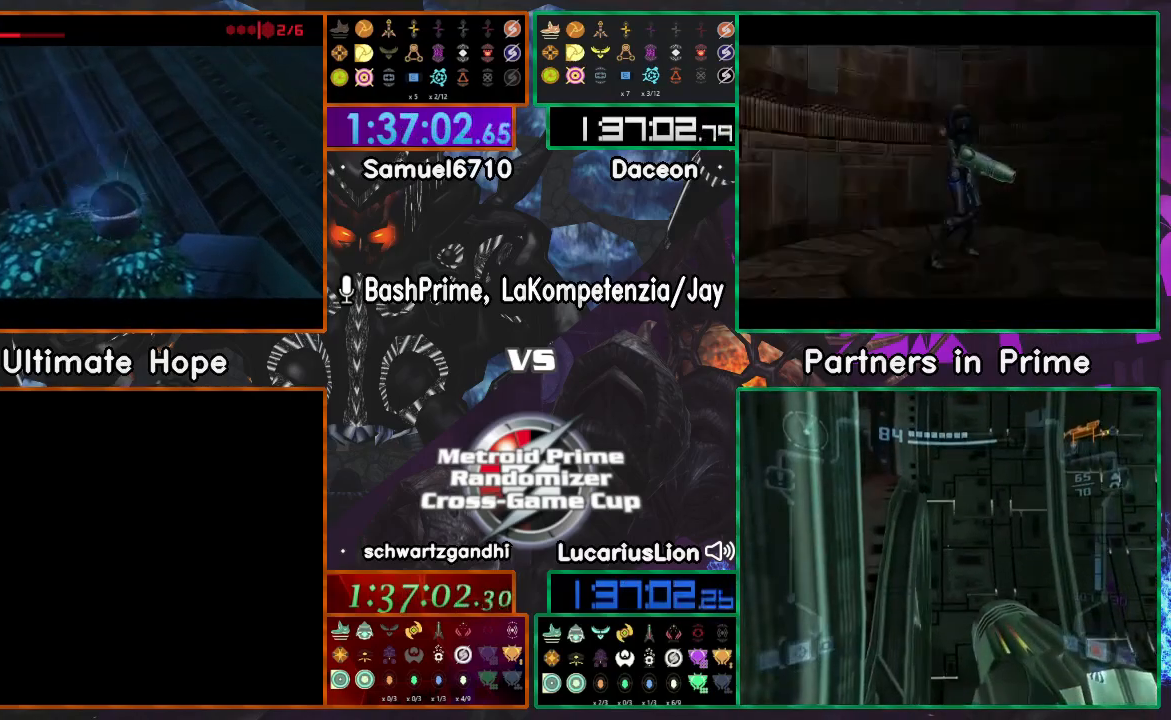
{"buttons": ["A"], "left_stick": "center", "right_stick": "center", "events": [[217, "A", "down"]]}
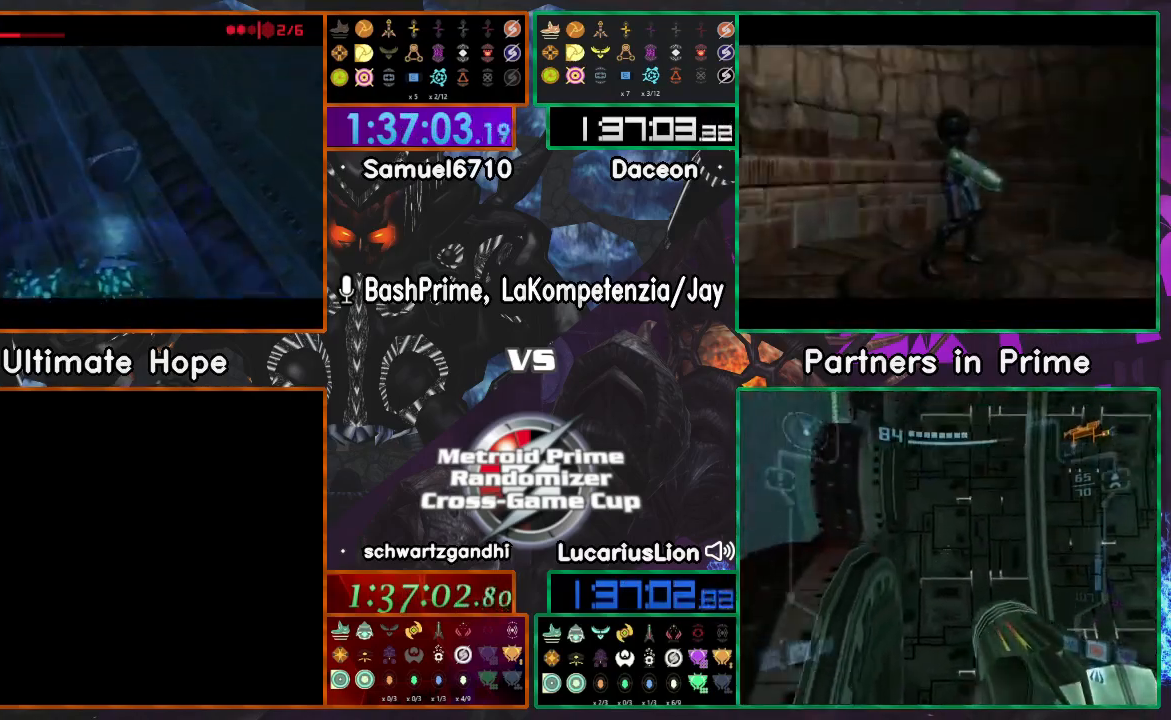
{"buttons": ["A"], "left_stick": "center", "right_stick": "center", "events": [[33, "A", "up"], [267, "A", "down"], [350, "A", "up"], [400, "A", "down"]]}
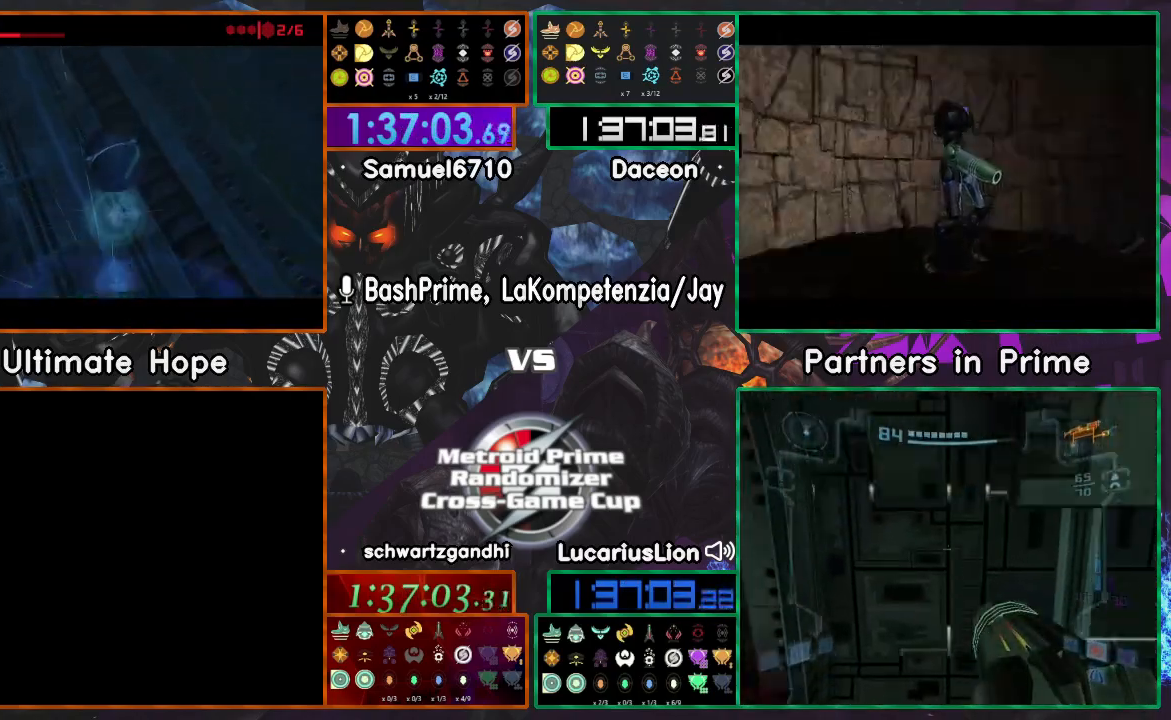
{"buttons": [], "left_stick": "center", "right_stick": "center", "events": [[50, "A", "up"]]}
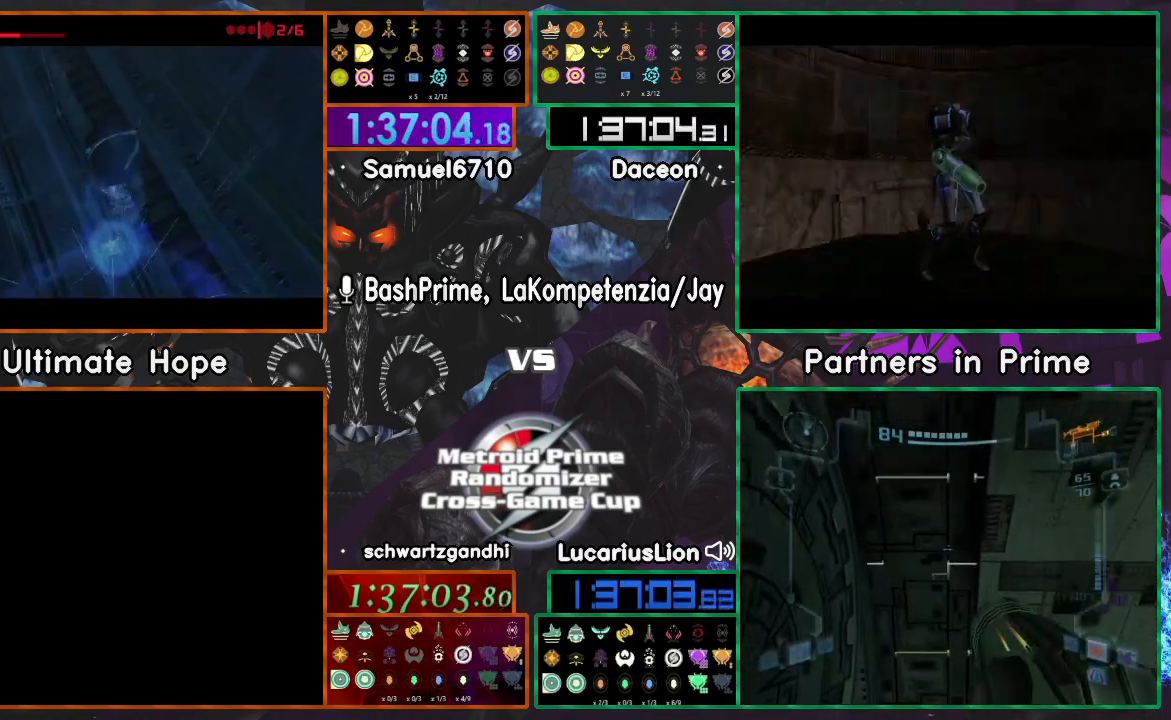
{"buttons": [], "left_stick": "center", "right_stick": "center", "events": []}
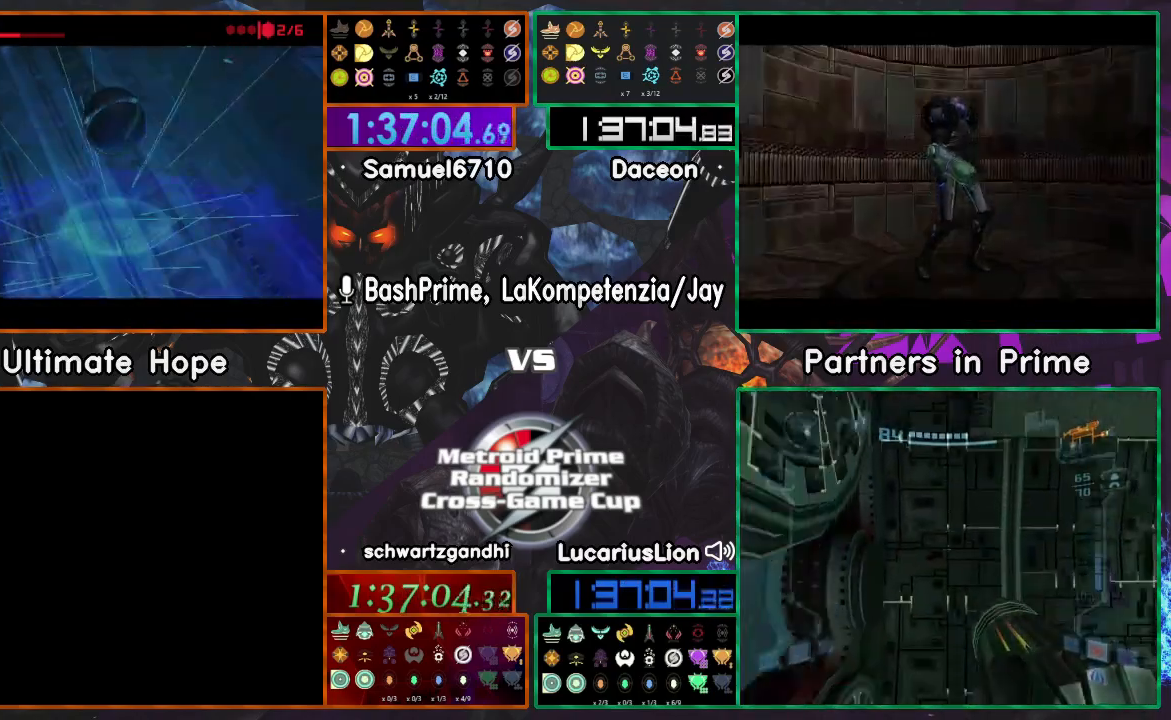
{"buttons": [], "left_stick": "center", "right_stick": "center", "events": [[67, "X", "down"], [133, "X", "up"]]}
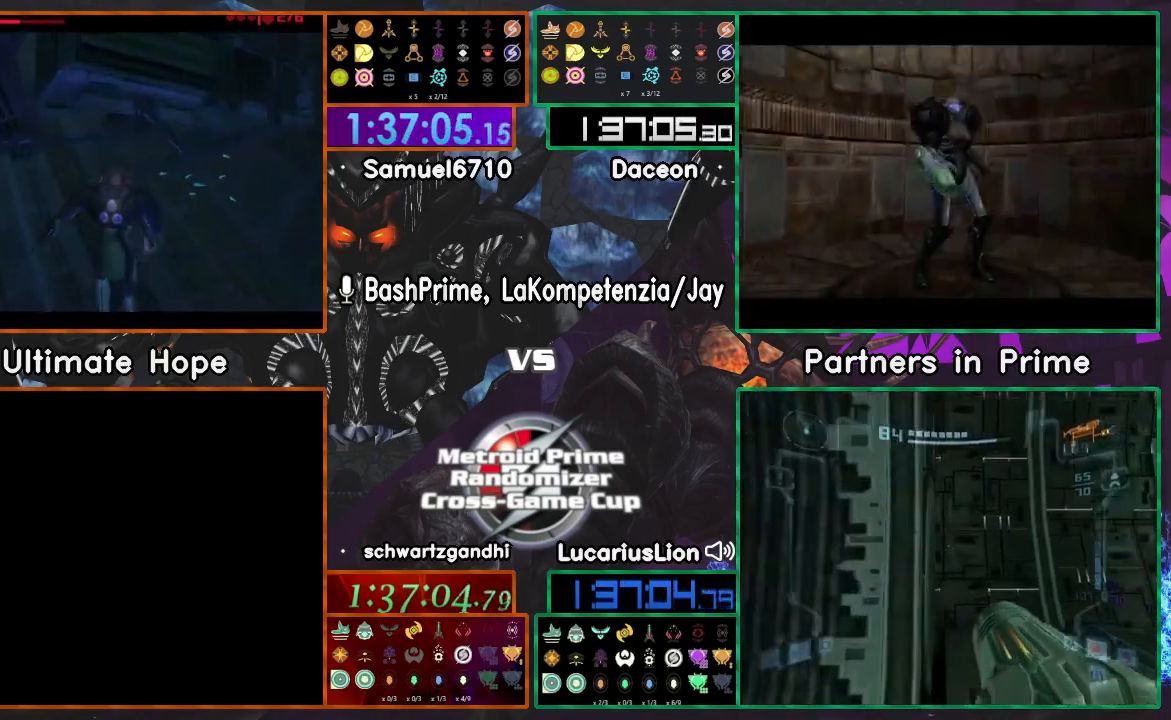
{"buttons": [], "left_stick": "right", "right_stick": "center", "events": [[67, "left_stick", "down"], [167, "left_stick", "down-right"], [267, "left_stick", "right"]]}
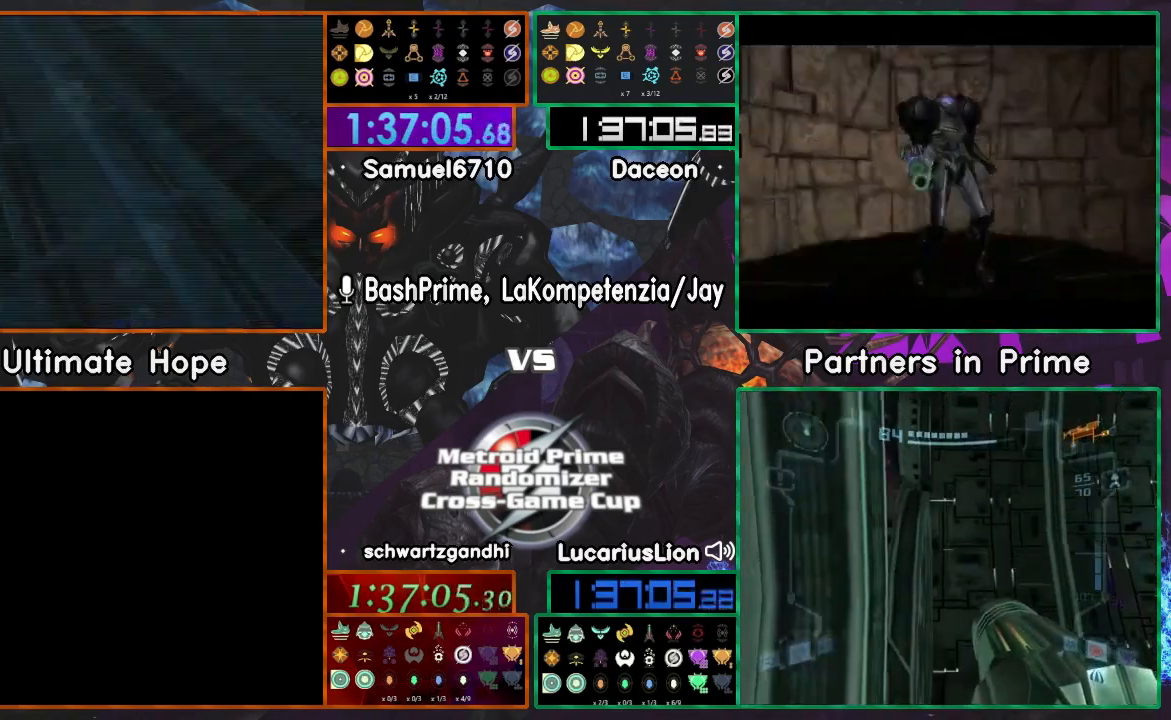
{"buttons": ["R1"], "left_stick": "right", "right_stick": "center"}
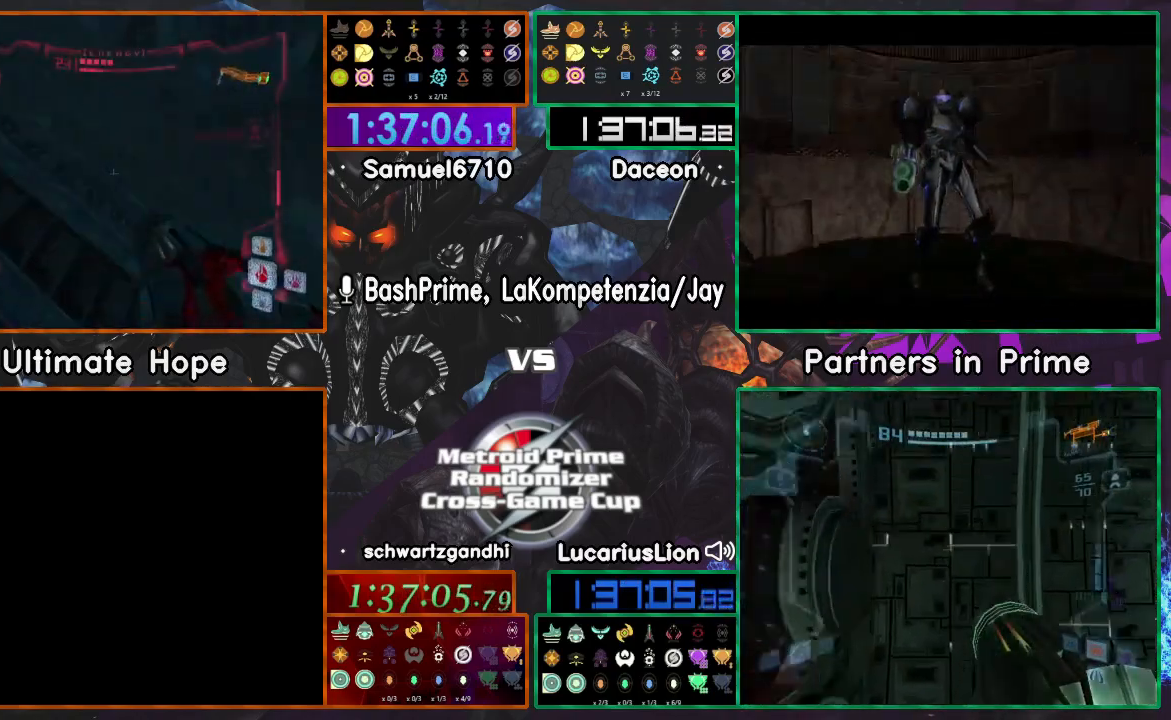
{"buttons": ["R1"], "left_stick": "right", "right_stick": "center", "events": []}
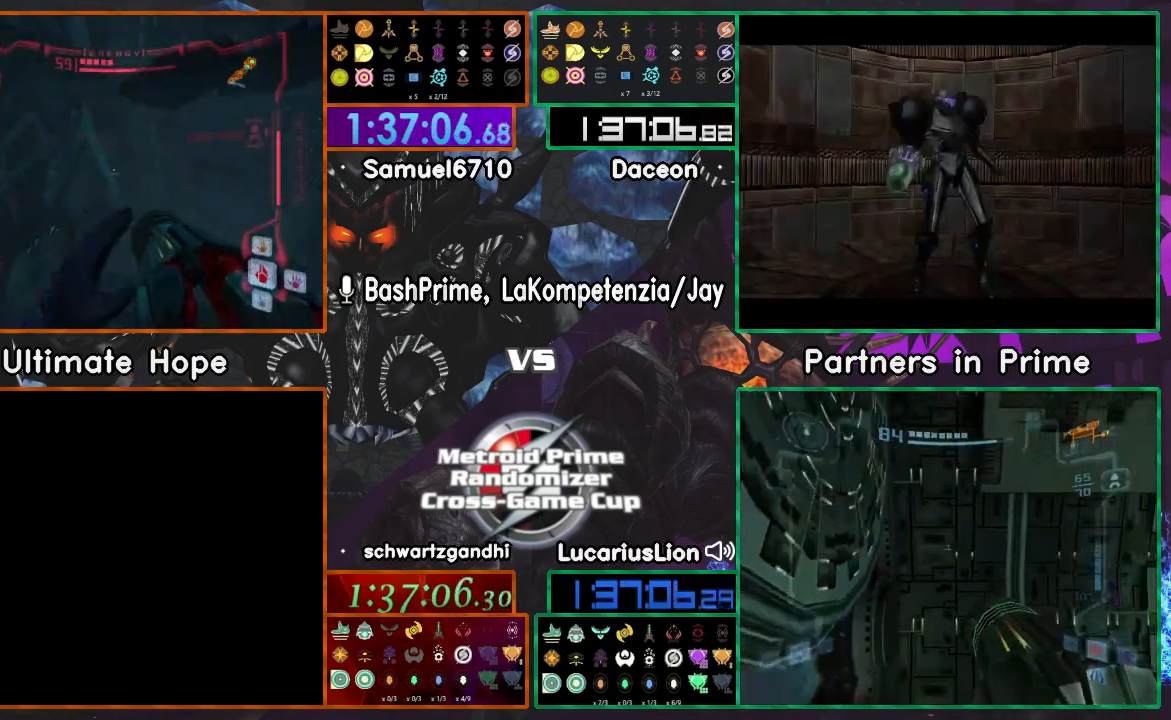
{"buttons": [], "left_stick": "up", "right_stick": "right", "events": [[217, "left_stick", "up"], [433, "R1", "up"], [500, "right_stick", "right"]]}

◆ ◆ ◆ ◆ ◆

In the material above, find every line that has the string "down" and pull those lines out.

{"buttons": ["A"], "left_stick": "center", "right_stick": "center", "events": [[217, "A", "down"]]}
{"buttons": ["A"], "left_stick": "center", "right_stick": "center", "events": [[33, "A", "up"], [267, "A", "down"], [350, "A", "up"], [400, "A", "down"]]}
{"buttons": [], "left_stick": "center", "right_stick": "center", "events": [[67, "X", "down"], [133, "X", "up"]]}
{"buttons": [], "left_stick": "right", "right_stick": "center", "events": [[67, "left_stick", "down"], [167, "left_stick", "down-right"], [267, "left_stick", "right"]]}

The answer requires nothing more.